他紧紧攥着拳头,似乎仍在拼力克制怒火。林月泉闻言,终于动了动身子,下床穿上早已沾满泥污,辨不清颜色的鞋,走到桌前,打开食盒,将饭菜拿出摆好。
“月泉……”纪袁平眼中露出惊喜,连忙快步走到桌边坐下,殷殷地看着她,“你是不是答应我了?师父还在山上,宋樑师兄明日才到。我,我现在就去求他,说你想清楚了,说你愿意认错,愿意和江湖同胞一起……”
“我没有错。”林月泉冷冷开口,夹起饭菜,却始终未看纪袁平一眼,“翎竹和方恂师兄,也没有错。”
纪袁平怔了怔。
“你——你在说什么?”他似有些不可置信,那个一向温婉柔和的姑娘,怎会突然对着他,发出如此冰冷的声音?然而她仍未看他,只招呼韩冬冥道:“冬冥,你也来吃吧,今日饭菜,应该是安全的。我知道这几日,你肯定都没有吃饱。”
“……好。”韩冬冥看了纪袁平一眼,慢慢走到桌边,似还有些顾虑,又停了停,才拿起另一副碗筷。
纪袁平的神色却显得极为哀伤和愤怒:“你——在怀疑我吗?你竟然怀疑我,会在饭菜里下毒?!”
林月泉没有回应,往韩冬冥碗里夹了一块肉:“多吃点,别跟自己过不去。”
“……好,谢谢。”韩冬冥连忙接过,又忍不住往纪袁平脸上瞥了一眼。
“月泉,你是不是也入了魔?”纪袁平没有理会韩冬冥,只死死盯着林月泉,“为什么你不惜受牢狱之苦,也要替他们求情?为什么你非要说他们没有错——他们没有错,难道是我错了吗?是师父错了吗?是天下人,都错了吗?”
林月泉顿了顿筷子,终于将目光缓缓地转向纪袁平:“是,是天下人,都错了。
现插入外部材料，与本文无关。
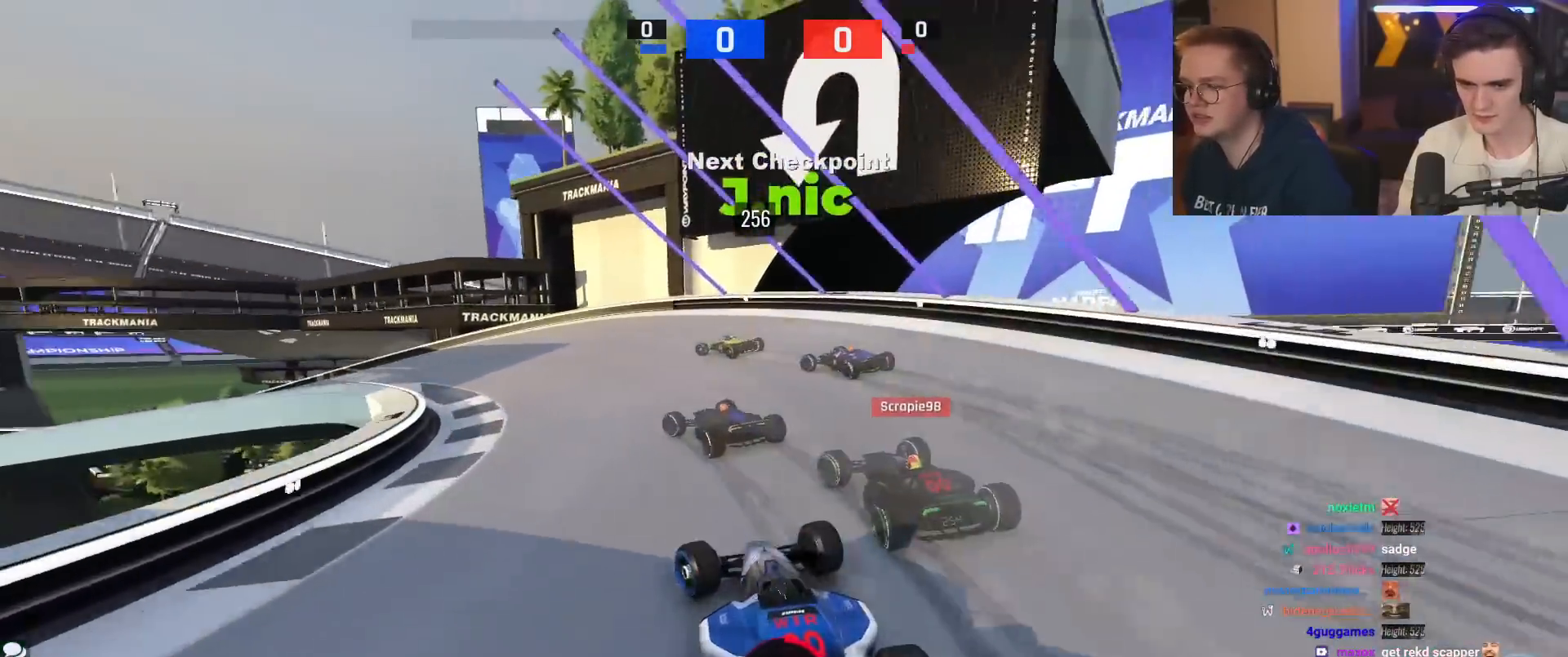
{"keys": ["left"], "events": [[167, "up", "up"], [267, "up", "down"], [500, "up", "up"]]}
”
这一瞬间,烛火映进她眼底,那温柔微热的颜色,竟似带了一痕悲悯。纪袁平愣怔片刻,突然站了起来。
“不自量力!狂妄至极!你——你就为了她——你们兄妹俩——”
他突然顿住,胸口起伏,半晌,却忽然再度软了语气:“你相信我好不好,你就听我的好不好?我不会伤害你,我只是不想你在这里受苦了,我只是想——”
“我哥哥怎么了?”
林月泉打断了他,手下竟不自觉地发起了抖。是啊,已经过去百日,哥哥他为何一次都没有来?他也去向师父求情了吗?他是——被关押在另外的地方了吗?
纪袁平顿了顿,看着林月泉紧张的神色,竟微微勾起了嘴角:“原来,你还有害怕的事情。我以为,你为了许翎竹和方恂这两个人,已经什么都不顾,也都不怕了。”
“我哥哥到底怎么了?你知道他在哪里,对不对?”林月泉不应,只追问道。
“我当然知道,但是,我为什么要告诉你?”纪袁平笑了起来,烛光半明半暗,衬得他面容似人似鬼。韩冬冥不由得打了个寒战,明明盛夏将至,他却只好像被那诡异的笑容拽进了冰冷的湖水。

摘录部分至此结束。